#### 選んだ文章:
+ + +
後期ゴシック彫刻・市民運動・演劇教育

小学校大学教師体験から演劇教育の実践と理論、憲法九条を活かす市民運動の現在、後期ゴシック彫刻の魅力について語る。

〔521〕後期ゴシック彫刻を歩く⑥ 28体のブロンズ像にただただ圧倒されました。(インスブルック、宮廷教会)

2022年11月10日 | 美術館・博物館鑑賞
 インスブルック(オーストリア)の宮廷教会に、等身大以上の28体のブロンズ像があることを認識したのはつい最近のことです。
 我々の後期ゴシック彫刻の旅はリーメンシュナイダーから始まって同時代の彫刻家の作品に向かっていきました。そのほとんどが木彫と石像でした。ブロンズ像が意識にのぼってきたのはペーター・フィシャーに出合ってからです。ニュルンベルクのゼバルドゥス教会のブロンズの墓に魅せられ、写真集でも紹介することになってしまいました。(緑写真集Ⅳ巻所収)

 10月13日(木)、ザルツブルクからインスブルックに移動してきたのですが、どうも身体が重いのです。この旅行中初めての発熱でした。すぐに検査キットで確認したのですが、ありがたいことに陰性でした。
 翌日の午前中、大事をとっていたのですが、どうやら動けそうなので、宮廷教会に足を運ぶことにしました。教会はホテルから徒歩30分ぐらいに位置していました。
+ + +
データセットの行:
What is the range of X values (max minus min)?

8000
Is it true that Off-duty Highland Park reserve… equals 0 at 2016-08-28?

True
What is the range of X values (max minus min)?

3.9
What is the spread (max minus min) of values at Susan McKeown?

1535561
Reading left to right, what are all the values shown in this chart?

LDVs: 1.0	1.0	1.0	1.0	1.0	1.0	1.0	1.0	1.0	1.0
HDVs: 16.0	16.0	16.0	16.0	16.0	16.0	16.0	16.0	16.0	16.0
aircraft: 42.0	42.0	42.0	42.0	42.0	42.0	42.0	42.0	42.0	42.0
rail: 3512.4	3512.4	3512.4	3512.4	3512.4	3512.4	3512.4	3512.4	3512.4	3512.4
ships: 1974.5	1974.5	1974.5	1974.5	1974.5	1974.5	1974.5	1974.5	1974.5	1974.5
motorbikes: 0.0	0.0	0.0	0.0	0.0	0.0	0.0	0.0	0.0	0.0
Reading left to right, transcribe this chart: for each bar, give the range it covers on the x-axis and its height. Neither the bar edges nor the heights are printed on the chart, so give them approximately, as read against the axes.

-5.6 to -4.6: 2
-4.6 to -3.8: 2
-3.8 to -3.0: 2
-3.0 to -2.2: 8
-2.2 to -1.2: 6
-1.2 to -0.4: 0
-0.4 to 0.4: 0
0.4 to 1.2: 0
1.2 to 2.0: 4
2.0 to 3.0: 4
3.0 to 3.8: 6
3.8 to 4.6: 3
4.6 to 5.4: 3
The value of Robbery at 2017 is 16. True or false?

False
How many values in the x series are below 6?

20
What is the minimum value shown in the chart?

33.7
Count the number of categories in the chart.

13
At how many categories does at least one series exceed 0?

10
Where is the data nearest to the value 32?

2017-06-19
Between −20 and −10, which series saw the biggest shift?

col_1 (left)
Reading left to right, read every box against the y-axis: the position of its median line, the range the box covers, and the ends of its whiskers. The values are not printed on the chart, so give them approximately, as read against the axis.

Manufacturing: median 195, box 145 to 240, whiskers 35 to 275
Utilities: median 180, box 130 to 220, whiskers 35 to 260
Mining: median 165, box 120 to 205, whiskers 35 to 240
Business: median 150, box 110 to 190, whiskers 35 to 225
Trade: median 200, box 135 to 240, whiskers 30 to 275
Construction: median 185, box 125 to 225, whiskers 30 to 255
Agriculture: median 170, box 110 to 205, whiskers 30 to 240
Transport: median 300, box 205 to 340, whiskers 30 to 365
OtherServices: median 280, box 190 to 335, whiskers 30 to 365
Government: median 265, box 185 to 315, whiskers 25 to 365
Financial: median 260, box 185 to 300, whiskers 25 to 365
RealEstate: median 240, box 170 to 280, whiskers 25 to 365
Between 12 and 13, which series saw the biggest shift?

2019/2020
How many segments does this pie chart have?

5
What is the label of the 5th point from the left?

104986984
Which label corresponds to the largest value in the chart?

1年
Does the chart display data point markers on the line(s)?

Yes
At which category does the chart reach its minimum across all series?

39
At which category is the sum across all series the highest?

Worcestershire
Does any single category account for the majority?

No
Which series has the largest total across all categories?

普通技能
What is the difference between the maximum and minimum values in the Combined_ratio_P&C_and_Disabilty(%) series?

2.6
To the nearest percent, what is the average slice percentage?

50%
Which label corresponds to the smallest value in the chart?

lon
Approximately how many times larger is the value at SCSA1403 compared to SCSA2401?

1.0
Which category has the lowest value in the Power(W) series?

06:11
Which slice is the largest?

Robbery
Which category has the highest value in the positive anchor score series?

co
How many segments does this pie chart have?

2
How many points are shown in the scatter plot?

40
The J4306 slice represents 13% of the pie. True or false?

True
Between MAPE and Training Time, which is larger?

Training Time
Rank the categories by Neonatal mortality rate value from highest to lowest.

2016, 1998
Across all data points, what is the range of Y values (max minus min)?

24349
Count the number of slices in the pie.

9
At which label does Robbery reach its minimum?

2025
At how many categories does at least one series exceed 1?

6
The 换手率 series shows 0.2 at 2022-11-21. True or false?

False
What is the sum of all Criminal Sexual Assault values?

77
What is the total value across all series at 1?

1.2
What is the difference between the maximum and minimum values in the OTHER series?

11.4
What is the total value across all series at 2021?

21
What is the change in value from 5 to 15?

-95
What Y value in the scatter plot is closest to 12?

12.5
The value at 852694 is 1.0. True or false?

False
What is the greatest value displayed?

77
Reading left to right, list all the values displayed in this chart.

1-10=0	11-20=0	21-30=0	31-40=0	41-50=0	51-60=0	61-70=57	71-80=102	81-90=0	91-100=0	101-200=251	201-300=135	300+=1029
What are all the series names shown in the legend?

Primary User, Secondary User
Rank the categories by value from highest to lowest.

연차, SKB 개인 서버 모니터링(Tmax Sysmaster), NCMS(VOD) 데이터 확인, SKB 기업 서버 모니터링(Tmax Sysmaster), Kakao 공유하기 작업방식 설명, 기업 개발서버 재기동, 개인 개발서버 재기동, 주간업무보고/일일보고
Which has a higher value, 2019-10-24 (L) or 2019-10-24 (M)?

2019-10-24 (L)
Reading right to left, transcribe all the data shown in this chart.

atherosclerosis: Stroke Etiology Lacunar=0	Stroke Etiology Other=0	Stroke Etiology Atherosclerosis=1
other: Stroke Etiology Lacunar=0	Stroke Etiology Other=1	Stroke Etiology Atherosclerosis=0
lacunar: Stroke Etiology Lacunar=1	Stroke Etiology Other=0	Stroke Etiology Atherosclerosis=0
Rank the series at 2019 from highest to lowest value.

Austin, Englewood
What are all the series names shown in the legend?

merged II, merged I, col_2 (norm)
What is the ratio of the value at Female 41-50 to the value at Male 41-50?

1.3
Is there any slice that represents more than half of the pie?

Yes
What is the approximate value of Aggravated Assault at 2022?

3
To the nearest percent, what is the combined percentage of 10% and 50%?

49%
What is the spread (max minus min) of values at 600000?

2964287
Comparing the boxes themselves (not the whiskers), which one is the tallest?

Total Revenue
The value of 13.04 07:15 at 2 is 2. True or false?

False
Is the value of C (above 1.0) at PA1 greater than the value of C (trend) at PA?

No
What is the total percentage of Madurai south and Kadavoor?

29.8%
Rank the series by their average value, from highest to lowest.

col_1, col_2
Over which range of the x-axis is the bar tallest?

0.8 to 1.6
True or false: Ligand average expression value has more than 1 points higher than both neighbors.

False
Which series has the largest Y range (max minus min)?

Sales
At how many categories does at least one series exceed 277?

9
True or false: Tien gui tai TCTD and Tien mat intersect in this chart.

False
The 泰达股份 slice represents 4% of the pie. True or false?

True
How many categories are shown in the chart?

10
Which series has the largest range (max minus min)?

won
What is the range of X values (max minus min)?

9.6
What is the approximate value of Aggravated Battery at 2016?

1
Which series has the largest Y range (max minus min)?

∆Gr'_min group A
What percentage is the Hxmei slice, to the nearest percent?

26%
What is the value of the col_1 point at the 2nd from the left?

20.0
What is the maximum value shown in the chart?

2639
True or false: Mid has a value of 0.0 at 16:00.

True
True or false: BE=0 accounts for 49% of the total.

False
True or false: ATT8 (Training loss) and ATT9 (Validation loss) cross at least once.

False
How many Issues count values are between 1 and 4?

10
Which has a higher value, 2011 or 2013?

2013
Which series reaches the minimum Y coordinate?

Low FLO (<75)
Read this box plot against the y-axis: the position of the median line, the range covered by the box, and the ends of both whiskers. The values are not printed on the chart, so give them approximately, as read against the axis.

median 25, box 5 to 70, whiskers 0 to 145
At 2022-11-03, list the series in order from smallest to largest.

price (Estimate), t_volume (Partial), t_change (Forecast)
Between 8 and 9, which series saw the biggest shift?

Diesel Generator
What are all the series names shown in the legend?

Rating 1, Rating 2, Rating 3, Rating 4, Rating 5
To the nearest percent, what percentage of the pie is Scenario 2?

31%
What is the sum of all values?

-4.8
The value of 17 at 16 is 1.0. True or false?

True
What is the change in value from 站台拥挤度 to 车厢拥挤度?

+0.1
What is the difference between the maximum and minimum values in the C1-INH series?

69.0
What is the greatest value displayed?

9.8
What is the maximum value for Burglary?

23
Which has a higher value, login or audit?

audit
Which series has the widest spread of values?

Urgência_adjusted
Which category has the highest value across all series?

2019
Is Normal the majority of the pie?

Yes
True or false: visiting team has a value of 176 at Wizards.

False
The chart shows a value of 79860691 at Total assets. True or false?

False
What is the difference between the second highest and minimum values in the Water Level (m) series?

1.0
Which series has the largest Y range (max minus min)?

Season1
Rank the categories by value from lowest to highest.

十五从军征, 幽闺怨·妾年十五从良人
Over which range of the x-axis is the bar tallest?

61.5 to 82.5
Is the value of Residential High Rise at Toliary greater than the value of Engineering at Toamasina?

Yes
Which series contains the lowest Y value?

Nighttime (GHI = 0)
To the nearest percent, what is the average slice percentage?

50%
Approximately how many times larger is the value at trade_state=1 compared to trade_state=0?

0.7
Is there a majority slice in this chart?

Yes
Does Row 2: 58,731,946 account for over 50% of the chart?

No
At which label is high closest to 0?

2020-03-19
+ + +
#### 作業内容:
選んだ文章のうち「我々の後期ゴシック彫刻の旅は」で始まる段落を、主な事実を残して短い箇条書きにまとめよ。

#### 解答:
- 我々の後期ゴシック彫刻の旅はリーメンシュナイダーから始まり、同時代の彫刻家の作品へ向かった。
- 対象のほとんどは木彫と石像だった。
- ブロンズ像を意識するようになったのは、ペーター・フィシャーに出合ってからだ。
- ニュルンベルクのゼバルドゥス教会にあるブロンズの墓に魅せられ、写真集でも紹介した(緑写真集Ⅳ巻所収)。